Tuesday 4 March 2003
4.15 pm Room S1, Wilberforce Building
University of Hull, Cottingham Road, HULL
* The Wilberforce Building is on the north side of Salmon Grove.
Car parking is available off Salmon Grove.
Colin Aitken, University of Edinburgh
will speak on
Lies, damned lies and expert witnesses:
Is there a role for probability and statistics in
the assessment of evidence?
The Sally Clark case highlighted, among other things, the difficulty of
including evidence involving probabilities in expert testimony. Should
probabilities be presented in evidence and, if so, how?

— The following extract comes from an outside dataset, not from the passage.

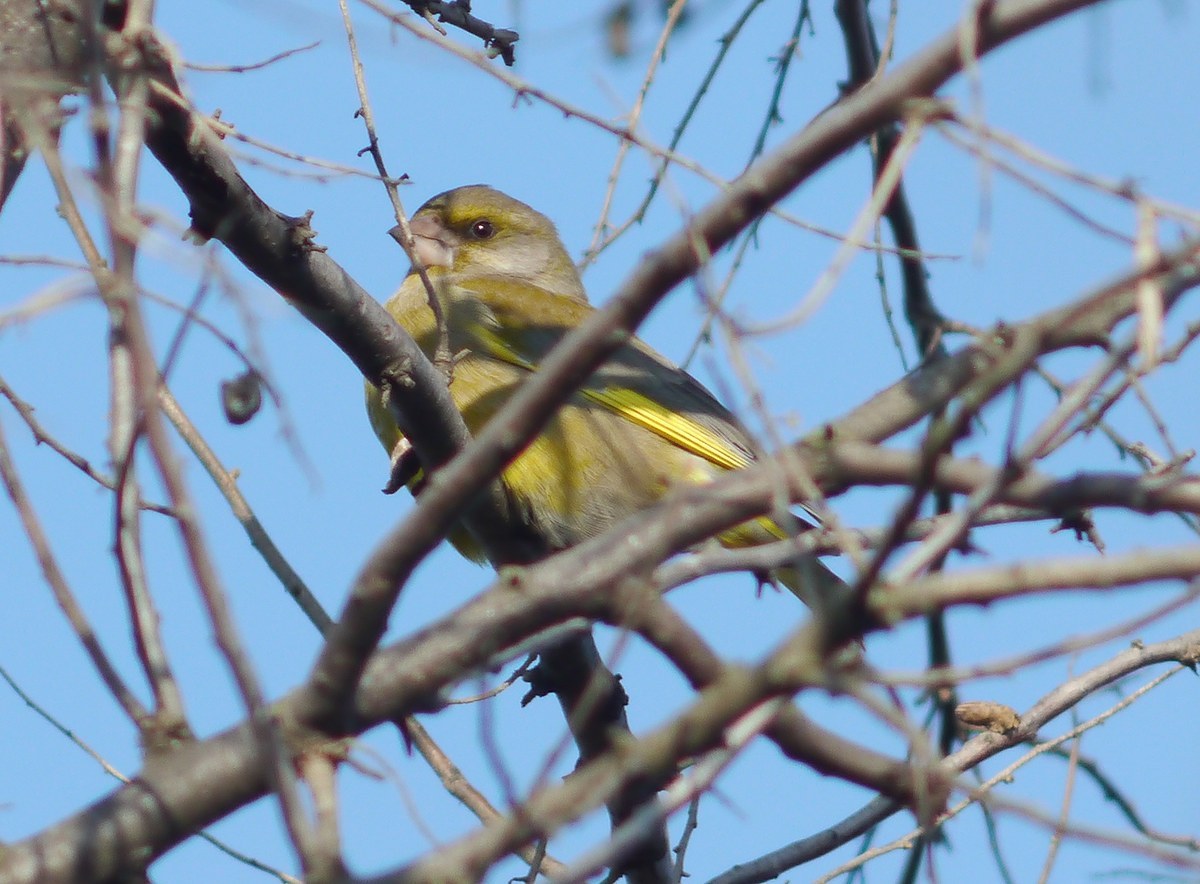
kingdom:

The meeting has been arranged jointly with the Forensic Science section of
the Chemistry Department, and has been publicised to the Law School and to
local law courts.
The meeting is open to all and will not demand any familiarity with
mathematics. ALL WELCOME
Information about the meeting and the Royal Statistical Society is
available from Allan Reese (Graduate School. University of Hull. Tel
466845, email [log in to unmask]).
The Joseph Bell Centre for Forensic Statistics and Legal Reasoning has a
web page on http://www.cfslr.ed.ac.uk/
Abstract
Dr Colin Aitken - of the School of Mathematics and the Joseph Bell Centre
for Forensic Statistics and Legal Reasoning, The University of Edinburgh -
will discuss methods that have been used to evaluate evidence over the
last hundred years. These include simple ideas of relative frequency and
independence and it is shown how the use of significance probabilities and
confidence intervals, well-used in other areas of science, may not be
appropriate.
Examples of the uses and abuses of conditional probability in the context
of various criminal trials will be given. A more appropriate method is
that based on the work of Thomas Bayes, an 18th century Nonconformist
minister. The method highlights well the different roles of the forensic
scientist on one hand and the judge and jury on the other. The principles
underlying its use will be explained.
The examples demonstrate how the structure provided by the Bayesian
approach helps in the evaluation of evidence. The review will finish with
some thoughts on recent developments in the evaluation of scientific
evidence. It will be followed by an open discussion.